I start working I load some packages, I stop working I do renv::snapshot()
I commit and push
Then my colleague clone the git repo I have created.
when he starts R in this repo I would expect
renv to be automatically installed*
renv::activate() to be called
all other packages to be installed*
I added * because I am not sure about something:
is the source of each package used stored within the project or even the library itself ? or is it merely information about the packages used that is stored so that the packages can be re-installed (remotely) ?
can I ship the compiled packages themselves so people would not have to re-install them ?
Finally I tried it and my coolegue got the following issue:
Failed to find installation of renv -- attempting to bootstrap...
The article Collaborating with renv describes the workflow that you and your colleague should follow.

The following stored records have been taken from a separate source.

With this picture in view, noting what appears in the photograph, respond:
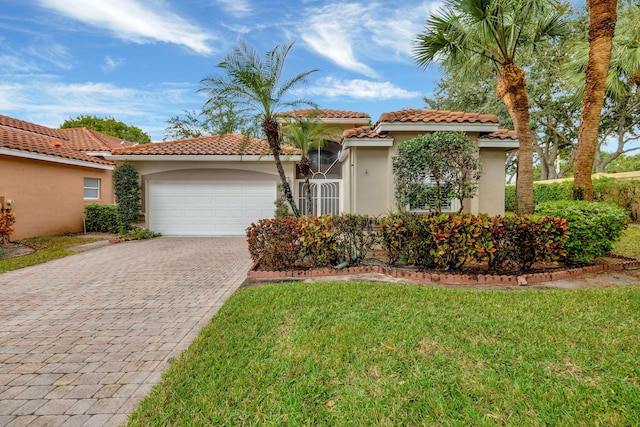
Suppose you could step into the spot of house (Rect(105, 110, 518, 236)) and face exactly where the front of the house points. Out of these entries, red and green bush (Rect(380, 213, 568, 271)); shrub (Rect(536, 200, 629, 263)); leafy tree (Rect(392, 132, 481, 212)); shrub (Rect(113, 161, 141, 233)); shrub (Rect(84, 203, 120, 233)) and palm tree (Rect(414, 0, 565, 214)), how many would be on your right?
2

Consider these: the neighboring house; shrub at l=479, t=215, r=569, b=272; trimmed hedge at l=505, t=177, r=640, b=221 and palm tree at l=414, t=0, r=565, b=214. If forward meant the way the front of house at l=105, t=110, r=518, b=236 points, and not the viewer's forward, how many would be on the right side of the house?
1

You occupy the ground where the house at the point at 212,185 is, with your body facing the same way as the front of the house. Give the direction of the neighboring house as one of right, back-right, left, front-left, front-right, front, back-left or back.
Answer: right

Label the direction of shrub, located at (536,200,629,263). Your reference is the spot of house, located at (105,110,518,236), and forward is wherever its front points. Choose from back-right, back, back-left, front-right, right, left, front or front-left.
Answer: front-left

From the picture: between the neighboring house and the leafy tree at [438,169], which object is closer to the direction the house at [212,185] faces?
the leafy tree

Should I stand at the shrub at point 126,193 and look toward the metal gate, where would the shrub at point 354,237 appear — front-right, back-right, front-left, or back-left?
front-right

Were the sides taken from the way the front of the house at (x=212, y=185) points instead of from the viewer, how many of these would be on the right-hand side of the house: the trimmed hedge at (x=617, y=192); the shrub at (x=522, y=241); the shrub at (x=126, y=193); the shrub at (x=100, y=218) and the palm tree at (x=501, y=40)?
2

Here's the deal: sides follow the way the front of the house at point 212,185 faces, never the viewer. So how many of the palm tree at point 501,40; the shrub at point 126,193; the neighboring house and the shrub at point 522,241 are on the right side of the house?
2

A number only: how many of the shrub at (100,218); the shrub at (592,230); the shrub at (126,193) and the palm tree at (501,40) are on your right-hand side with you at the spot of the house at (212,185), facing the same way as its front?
2

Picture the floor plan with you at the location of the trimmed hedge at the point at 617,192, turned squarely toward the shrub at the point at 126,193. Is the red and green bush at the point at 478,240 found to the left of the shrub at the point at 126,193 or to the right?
left

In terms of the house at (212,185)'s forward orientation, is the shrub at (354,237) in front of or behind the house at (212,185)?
in front

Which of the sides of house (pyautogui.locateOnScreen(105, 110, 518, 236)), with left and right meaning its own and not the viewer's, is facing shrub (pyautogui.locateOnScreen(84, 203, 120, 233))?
right

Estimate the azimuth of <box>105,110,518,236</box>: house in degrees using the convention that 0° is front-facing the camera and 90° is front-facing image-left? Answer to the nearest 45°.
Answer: approximately 0°

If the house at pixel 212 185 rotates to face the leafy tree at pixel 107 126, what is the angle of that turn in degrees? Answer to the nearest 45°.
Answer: approximately 135° to its right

In short, your colleague should
Install renv
Run renv::init() (or renv::restore() )
The information about the packages you use is contained in the renv.lock file. This does not contain the source code or the binary versions of these packages, but merely the information needed to restore these packages.
You should find in it the information about the repos used and where package are from. Those informations will be reuse in your colleague environment to restore the package from the same location. Looking at this file may give you some clues...
Yes, renv will attempt to bootstrap itself when an R session is launched for that project.
This is indeed the case.
In my humble opinion, this would be too heavy-handed. We do not want to automatically install all of the packages recorded within renv.lock without some explicit user gesture. Users can invoke renv::restore() to restore their project library based on what's defined in the lockfile.
Package sources are stored within the lockfile. That is, given the renv.lock lockfile, renv will be able to download and install packages from their declared sources.
You could, but I wouldn't recommend this unless you were sure you and your collaborators were working in identical environments. (This would likely work on Windows, but would likely break on different versions on macOS / Linux)
Sorry, it's likely your colleague attempted to clone and use your project when I had failed to tag the most recent commit of renv on GitHub. It should be fixed now.
You're running R in a state where renv itself is not actually installed or available within the project library. For that reason, renv has to fall back to a minimal downloader that knows just enough to be able to download renv either from CRAN (if available), or GitHub otherwise.